* **Document segment**:
========
Cost may not be key for Amazon’s Desktop as a Service (DaaS)

Amazon has a history of big-footing into markets when it is ready to impose lower price points and create concomitant, increased demand in a sector. Thus, with the introduction of its WorkSpaces cloud-based, desktop virtualization service last month, Amazon Web Services has increased interest in DaaS offerings. As with many Software-as-a-Service (SaaS) products, however, it is the adaptability of a new technology delivery model, rather than cost savings, that may drive adoption in the market.

Other vendors have been cultivating DaaS. Dell has been expanding on its original desktop virtualization services for nearly three years, although its offering has gained limited traction to date. VMware was an early provider in the market that increased its commitment this fall by acquiring Desktone, a multitenant DaaS partner. AWS itself had previously partnered with Citrix in supporting its Xendesktop virtualization solution.

A beachhead for more SaaS offerings this week has a post from an AWS partner extolling the broader potential for AWS WorkSpaces. From this perspective, WorkSpaces becomes, if not quite a Trojan horse entree for AWS SaaS providers to provision and support their services directly in customer accounts, at least a beachhead by which support for additional SaaS applications becomes more feasible.

In turn, more DaaS demand

In this scenario, WorkSpaces becomes not just a springboard for more AWS-based vendors and products—the pull of those AWS-based products reinforces demand for the adoption of WorkSpaces as well. Thus, whether or not AWS bends the cost curve for DaaS, it can add value by integrating with and easing the delivery of AWS-based SaaS solutions. Amazon’s consumer-level marketing capabilities and brand power may also factor in the firm’s potential to impose DaaS on the SMB market, especially; but similar dynamics can be expected with DaaS for other SaaS platforms.
========
* **Record extracts**:
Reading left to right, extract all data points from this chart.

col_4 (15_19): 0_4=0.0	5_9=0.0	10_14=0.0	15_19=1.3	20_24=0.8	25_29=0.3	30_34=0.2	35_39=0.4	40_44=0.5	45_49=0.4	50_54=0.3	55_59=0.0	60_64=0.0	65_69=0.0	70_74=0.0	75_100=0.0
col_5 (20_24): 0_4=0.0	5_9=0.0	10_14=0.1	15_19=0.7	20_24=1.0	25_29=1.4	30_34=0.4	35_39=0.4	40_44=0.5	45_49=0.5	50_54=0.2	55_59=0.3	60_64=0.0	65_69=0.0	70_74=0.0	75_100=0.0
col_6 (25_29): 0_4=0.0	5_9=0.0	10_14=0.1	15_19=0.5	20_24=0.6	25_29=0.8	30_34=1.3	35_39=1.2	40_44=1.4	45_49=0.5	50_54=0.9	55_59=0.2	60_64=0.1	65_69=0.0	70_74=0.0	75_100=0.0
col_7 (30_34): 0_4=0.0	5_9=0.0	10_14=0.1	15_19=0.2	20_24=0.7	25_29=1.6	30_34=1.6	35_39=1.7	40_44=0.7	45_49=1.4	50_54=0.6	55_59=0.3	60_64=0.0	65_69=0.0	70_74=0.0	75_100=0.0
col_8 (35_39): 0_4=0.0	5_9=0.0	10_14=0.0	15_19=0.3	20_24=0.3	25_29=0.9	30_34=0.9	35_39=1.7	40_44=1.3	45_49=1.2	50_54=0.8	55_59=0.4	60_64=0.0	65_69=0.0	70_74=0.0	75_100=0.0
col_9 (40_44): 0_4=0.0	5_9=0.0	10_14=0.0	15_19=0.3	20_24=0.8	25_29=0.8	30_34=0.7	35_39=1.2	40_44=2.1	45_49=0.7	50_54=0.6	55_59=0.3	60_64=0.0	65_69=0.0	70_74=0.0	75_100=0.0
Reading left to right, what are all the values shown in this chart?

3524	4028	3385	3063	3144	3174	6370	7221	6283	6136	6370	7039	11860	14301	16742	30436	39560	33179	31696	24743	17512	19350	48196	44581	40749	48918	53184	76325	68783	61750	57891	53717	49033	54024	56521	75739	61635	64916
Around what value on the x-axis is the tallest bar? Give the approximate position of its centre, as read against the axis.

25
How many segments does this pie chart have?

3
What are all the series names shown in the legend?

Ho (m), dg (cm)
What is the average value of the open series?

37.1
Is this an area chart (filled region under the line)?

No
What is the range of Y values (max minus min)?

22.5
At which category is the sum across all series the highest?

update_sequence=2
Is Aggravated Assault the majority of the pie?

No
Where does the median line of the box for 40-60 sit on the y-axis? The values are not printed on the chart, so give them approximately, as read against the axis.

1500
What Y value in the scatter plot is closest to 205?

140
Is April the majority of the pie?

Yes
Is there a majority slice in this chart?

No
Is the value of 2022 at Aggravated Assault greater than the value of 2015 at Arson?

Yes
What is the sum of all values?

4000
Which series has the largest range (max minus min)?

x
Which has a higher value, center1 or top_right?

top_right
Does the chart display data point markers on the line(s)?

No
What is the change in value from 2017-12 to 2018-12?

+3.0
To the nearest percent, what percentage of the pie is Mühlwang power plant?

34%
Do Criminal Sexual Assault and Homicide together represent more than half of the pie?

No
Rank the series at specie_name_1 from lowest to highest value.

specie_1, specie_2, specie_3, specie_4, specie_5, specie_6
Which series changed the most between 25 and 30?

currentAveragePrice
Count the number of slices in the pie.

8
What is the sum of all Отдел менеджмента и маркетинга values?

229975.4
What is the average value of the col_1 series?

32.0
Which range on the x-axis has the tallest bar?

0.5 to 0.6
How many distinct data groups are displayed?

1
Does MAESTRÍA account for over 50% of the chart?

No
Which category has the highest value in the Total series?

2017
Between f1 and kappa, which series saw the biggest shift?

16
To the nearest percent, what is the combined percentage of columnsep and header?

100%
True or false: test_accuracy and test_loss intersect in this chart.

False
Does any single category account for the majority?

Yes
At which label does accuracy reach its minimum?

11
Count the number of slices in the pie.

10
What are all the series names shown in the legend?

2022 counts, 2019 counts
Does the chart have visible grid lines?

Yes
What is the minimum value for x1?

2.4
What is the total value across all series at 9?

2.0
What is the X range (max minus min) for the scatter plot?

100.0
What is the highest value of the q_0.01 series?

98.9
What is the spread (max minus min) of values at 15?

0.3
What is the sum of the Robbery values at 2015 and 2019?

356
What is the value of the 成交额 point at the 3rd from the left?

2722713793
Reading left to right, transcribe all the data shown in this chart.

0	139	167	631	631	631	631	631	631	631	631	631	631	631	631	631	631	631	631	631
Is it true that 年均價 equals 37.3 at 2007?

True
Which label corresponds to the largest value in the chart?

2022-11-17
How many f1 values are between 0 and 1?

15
========
* **Exercise tasks**:
1. According to the article on Amazon's DaaS offering, which company did VMware acquire this fall?
2. Carry on the article on Amazon's DaaS offering, picking up after its final sentence.

* **Results by task**:
1. Desktone, a multitenant DaaS partner.

2.
Questions on pricing

AWS has positioned WorkSpaces as halving the traditional cost for DaaS. Others aren’t so convinced: Forbes’ Gene Marks uses the experience of his own small business to challenge the claim. Actual 2014 deals will have to be watched to determine how much of a factor Amazon’s entry is on the direction of pricing in the market. But management, agility, and additional application support may prove greater factors in considering a virtual desktop deployment. This has already been the experience with many SaaS deployments in complex environments—where new capabilities and flexibility, rather than cost savings, are the benefits actually realized.

Changing dynamics and the ‘personal cloud’

Finally, as Jonathan Feldman points out in, the advent of server-independent remote storage presents another dynamic by which personal—and hence business—computing may take a twist in 2014. With Western Digital’s concept of the ‘personal cloud’, end users and organizations may have another, non-public cloud, means of providing remote data backup. Will this technology become significant for end-user configurations? And if so, will it begin to form a departmental counterweight to the potential loss of local control with centrally-managed desktop virtualization?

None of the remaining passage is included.